= Barry Murphy (politician) =

Australian politician

Barry Alan Murphy (born 13 May 1939) is a former Australian politician.

Murphy was born in Bairnsdale to labourer Alan George Murphy and Nancy Loisa Eastwood. He attended local state schools before becoming an apprentice butcher from 1953 to 1958. In 1960 he became a form setter with the State Electricity Commission at Morwell. On 11 February 1961 he married Denielle Hughes, with whom he had two children; that year he also joined the Morwell branch of the Labor Party. He served in the Citizen Military Forces from 1961 to 1966 and was branch vice-president of the Federated Engine Drivers' and Firemen's Association from 1964 to 1967. In 1970 he was appointed country organiser of the Victorian Labor Party, leaving in 1973 to become a contractor for Victorian Railways.
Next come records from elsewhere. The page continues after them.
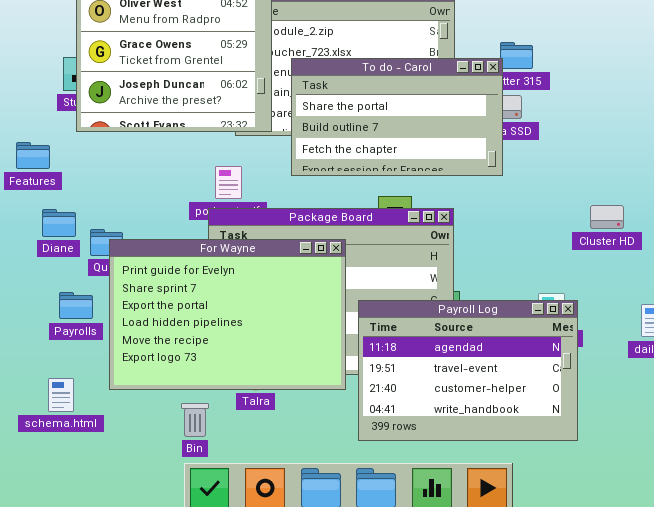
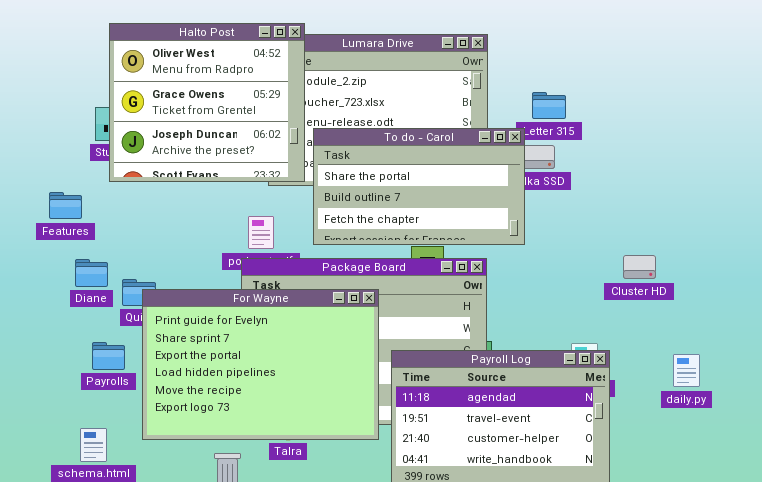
To do - Carol: [291,58,503,176] -> [313,128,525,245], moved

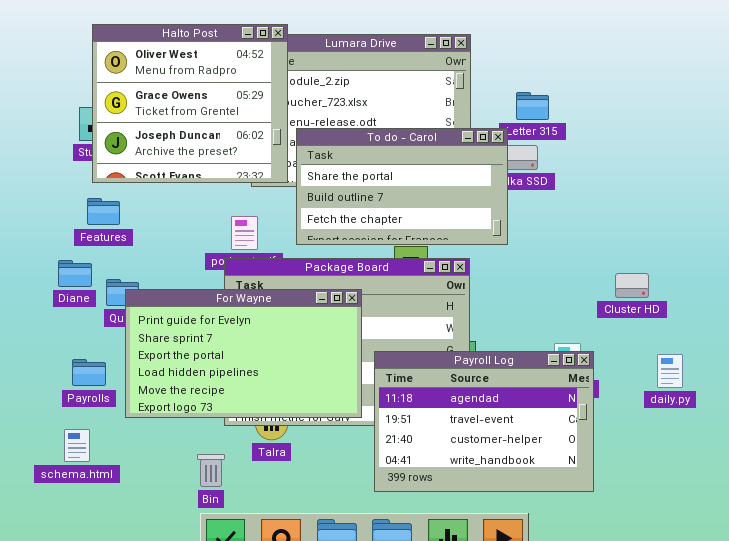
Features: [49,192,82,219] -> [87,198,120,225], moved
Cluster HD: [623,255,656,279] -> [615,273,649,298], moved
For Wayne: [142,289,379,440] -> [125,289,362,418], resized
Payrolls: [92,342,125,370] -> [72,359,106,386], moved

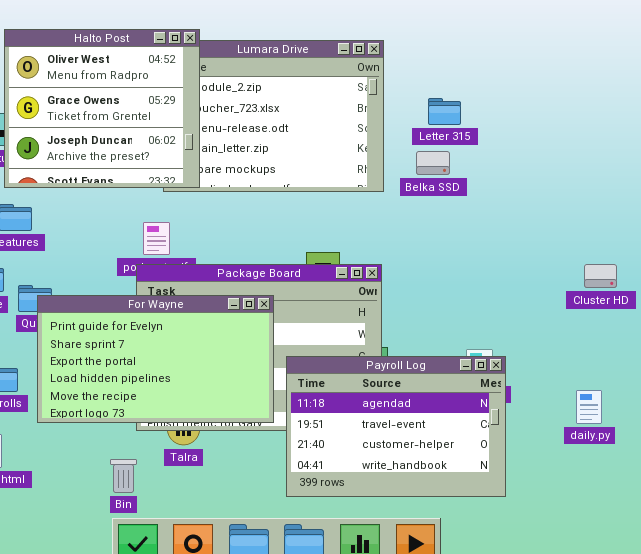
To do - Carol: [296,128,508,245] -> none, closed
Cluster HD: [615,273,649,298] -> [584,264,617,288], moved
daily.py: [657,354,683,388] -> [576,390,602,424], moved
He sat on Morwell Shire Council from 1968 to 1971 and was chairman of the McMillan federal electorate assembly in 1979. In 1982 he was elected to the Victorian Legislative Council for Gippsland Province. He resigned from the Labor Party in 1988 and ran unsuccessfully as an independent candidate for the Legislative Assembly seat of Morwell in that year's state election, and again in the 1992 election.